The NCAA bars coaches from supervising off-season weightlifting and sprinting, so they are overseen instead by strength and conditioning staff, who can forward attendance reports to the coaches. That's why the players sardonically refer to these sessions as "volandatory." The sneakiest coaches figure out how to get their charges onto the field for conditioning work--sometimes for as little as a scheduled 10-minute stretch--then seamlessly fold it into borderline-legal seven-on-seven football drills.

Last year at Stanford, in the midst of a chaotic head coaching transition from Tyrone Willingham to Buddy Teevens, attendance at the summer voluntaries was truly discretionary.

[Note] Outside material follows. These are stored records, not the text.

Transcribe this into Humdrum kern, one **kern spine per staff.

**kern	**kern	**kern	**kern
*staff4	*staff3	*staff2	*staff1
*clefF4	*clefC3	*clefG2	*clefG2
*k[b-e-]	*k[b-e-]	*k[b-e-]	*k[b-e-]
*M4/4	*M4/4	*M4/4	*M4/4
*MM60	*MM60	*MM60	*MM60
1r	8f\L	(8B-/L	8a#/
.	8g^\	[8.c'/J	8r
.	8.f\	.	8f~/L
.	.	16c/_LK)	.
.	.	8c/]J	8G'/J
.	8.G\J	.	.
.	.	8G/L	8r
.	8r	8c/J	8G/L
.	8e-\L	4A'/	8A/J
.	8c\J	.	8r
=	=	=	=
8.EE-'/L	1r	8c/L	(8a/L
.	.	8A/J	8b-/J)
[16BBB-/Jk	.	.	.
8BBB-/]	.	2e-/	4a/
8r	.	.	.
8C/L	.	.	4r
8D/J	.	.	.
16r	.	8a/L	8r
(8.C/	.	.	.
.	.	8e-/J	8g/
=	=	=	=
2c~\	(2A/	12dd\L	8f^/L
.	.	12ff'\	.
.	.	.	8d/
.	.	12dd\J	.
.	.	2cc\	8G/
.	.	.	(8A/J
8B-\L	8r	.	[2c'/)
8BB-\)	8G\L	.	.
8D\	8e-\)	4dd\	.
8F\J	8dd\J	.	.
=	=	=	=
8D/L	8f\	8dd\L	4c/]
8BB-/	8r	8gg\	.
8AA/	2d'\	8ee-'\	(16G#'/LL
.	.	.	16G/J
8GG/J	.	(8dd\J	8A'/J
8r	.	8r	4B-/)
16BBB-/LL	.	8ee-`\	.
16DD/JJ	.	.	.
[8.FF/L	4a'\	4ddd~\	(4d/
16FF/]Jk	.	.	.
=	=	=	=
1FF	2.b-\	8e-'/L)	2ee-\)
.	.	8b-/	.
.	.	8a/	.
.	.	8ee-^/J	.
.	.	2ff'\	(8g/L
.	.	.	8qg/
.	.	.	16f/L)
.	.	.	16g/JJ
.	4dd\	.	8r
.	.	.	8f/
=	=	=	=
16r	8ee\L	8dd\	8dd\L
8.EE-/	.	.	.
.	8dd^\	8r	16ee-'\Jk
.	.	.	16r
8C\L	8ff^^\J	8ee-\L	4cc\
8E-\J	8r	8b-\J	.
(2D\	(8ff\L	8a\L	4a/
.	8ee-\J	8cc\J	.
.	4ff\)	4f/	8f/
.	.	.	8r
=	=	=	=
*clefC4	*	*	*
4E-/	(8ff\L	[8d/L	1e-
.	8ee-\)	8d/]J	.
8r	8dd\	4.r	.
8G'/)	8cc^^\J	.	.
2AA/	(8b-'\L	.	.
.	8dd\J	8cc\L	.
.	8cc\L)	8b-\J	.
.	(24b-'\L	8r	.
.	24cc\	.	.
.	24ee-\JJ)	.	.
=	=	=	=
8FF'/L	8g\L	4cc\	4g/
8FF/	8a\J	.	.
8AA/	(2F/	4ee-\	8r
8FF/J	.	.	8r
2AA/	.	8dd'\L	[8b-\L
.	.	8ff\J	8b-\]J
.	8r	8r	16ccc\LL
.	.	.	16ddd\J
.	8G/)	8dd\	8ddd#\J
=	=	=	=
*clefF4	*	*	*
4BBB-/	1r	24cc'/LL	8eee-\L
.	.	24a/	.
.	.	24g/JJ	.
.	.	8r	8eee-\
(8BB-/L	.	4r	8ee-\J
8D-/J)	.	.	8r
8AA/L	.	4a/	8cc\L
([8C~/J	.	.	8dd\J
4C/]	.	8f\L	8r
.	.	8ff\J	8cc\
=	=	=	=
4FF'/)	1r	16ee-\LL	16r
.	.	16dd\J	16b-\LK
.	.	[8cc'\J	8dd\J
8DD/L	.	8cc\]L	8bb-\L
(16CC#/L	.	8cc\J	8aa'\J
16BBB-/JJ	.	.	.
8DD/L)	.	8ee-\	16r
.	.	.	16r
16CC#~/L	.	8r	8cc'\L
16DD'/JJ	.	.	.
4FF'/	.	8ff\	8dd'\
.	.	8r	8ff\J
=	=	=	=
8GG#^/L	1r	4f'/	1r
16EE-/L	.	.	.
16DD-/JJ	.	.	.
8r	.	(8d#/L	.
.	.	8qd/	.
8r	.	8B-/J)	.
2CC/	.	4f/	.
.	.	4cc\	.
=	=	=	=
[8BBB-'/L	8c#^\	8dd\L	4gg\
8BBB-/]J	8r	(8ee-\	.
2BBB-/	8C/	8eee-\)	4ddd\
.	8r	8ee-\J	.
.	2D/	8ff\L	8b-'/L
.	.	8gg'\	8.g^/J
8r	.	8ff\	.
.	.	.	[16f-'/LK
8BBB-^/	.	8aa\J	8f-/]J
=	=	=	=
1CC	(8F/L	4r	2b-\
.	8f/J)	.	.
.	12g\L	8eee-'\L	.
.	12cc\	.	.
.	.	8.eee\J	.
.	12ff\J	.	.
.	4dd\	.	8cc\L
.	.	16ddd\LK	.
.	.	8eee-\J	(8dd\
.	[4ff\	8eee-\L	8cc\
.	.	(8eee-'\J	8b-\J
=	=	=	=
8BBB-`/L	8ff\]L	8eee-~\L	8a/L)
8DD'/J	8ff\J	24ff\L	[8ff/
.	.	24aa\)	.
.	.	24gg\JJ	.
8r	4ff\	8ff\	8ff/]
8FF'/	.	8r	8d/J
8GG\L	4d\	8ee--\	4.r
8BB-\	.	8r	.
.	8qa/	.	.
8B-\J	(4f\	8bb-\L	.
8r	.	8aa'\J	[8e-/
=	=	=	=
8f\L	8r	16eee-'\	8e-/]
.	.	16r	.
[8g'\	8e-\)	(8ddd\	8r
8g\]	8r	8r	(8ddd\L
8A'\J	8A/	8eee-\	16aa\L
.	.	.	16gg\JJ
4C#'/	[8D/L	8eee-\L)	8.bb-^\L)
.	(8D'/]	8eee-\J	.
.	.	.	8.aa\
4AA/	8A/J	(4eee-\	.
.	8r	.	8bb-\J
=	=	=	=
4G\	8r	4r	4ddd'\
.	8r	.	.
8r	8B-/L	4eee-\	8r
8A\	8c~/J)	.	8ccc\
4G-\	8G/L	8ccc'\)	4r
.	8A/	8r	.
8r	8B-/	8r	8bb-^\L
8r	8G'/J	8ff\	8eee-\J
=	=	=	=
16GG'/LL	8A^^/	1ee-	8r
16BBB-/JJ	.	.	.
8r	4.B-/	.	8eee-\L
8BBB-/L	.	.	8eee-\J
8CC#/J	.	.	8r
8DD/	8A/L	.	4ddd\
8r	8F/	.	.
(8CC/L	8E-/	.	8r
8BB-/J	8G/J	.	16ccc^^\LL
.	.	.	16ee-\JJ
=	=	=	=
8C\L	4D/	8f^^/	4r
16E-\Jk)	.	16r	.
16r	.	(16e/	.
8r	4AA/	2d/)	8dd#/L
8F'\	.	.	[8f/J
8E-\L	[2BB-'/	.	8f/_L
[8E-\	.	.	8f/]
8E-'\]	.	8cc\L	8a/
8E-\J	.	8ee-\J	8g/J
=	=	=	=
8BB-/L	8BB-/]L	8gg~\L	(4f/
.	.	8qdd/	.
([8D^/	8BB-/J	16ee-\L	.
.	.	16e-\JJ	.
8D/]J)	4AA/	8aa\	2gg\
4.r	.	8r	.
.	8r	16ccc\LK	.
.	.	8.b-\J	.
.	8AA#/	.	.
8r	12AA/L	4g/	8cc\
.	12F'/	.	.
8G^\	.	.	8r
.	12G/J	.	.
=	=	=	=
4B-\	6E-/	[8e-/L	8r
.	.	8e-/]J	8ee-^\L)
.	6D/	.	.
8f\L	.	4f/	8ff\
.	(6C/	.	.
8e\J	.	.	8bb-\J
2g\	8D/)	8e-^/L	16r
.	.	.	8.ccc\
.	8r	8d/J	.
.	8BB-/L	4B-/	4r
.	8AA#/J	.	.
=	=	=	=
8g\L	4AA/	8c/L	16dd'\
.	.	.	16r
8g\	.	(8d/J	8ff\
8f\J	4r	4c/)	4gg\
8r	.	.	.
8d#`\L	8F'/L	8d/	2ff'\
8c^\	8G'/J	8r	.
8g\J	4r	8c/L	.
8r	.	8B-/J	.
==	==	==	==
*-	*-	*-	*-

Mason, a civil engineering major, felt free to spend the summer as an intern at a development company in Washington, D.C. But after Stanford proceeded to win only two games, Cardinal strength coach Ron Forbes warned that players falling short of perfect attendance this summer would have to submit to an unspecified special conditioning test before the official start of training camp on Aug. 10. Fortunately for Alston and Mason, Forbes agreed to let them make up the lifting and running they missed the day of the legislative hearing.

Across the bay, the four Berkeley guys reached Witter Rugby Field, the practice facility above Memorial Stadium, at 5:30, a third of the way through the Bears' 90-minute workout. To their relief, strength coach John Krasinski let them off the hook. Best of all, after practice they got to partake of the evening training table, the one daily meal paid for by their scholarships.